(ENTRIES PROVIDED begins)

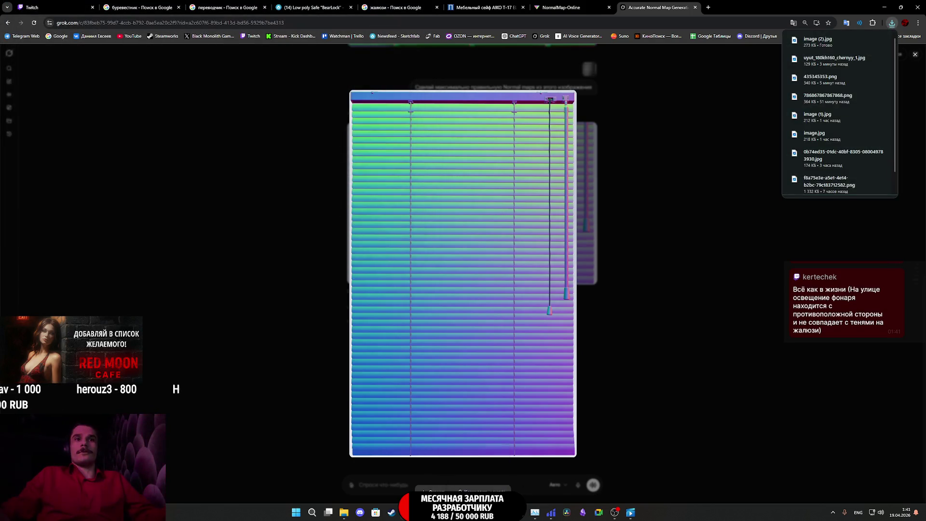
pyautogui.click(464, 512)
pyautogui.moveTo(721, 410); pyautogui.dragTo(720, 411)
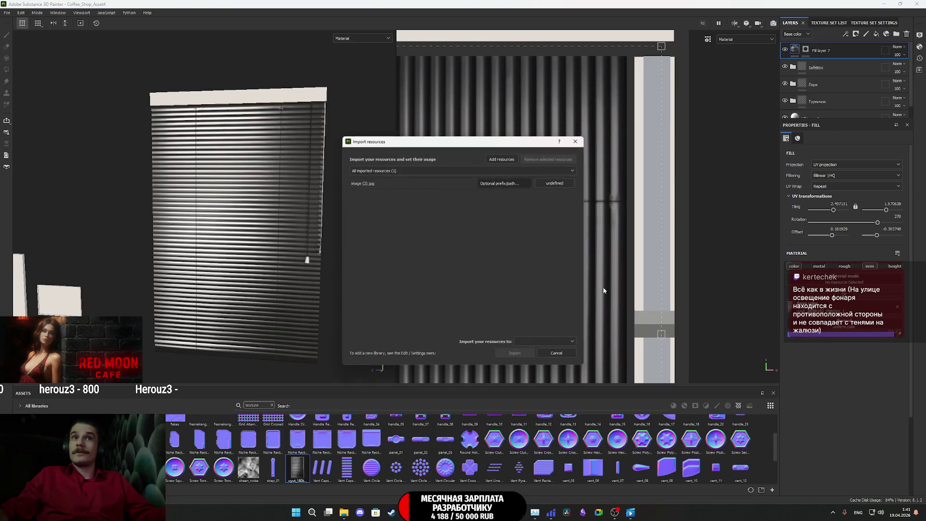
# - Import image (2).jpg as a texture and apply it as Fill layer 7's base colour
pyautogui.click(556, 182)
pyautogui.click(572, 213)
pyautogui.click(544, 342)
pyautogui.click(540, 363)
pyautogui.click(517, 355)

(ENTRIES PROVIDED ends)

**GOAL OF THE EXERCISE**: State the number of lines in the records that contain the string "click", and nothing more.

**TASK ANSWER**: 6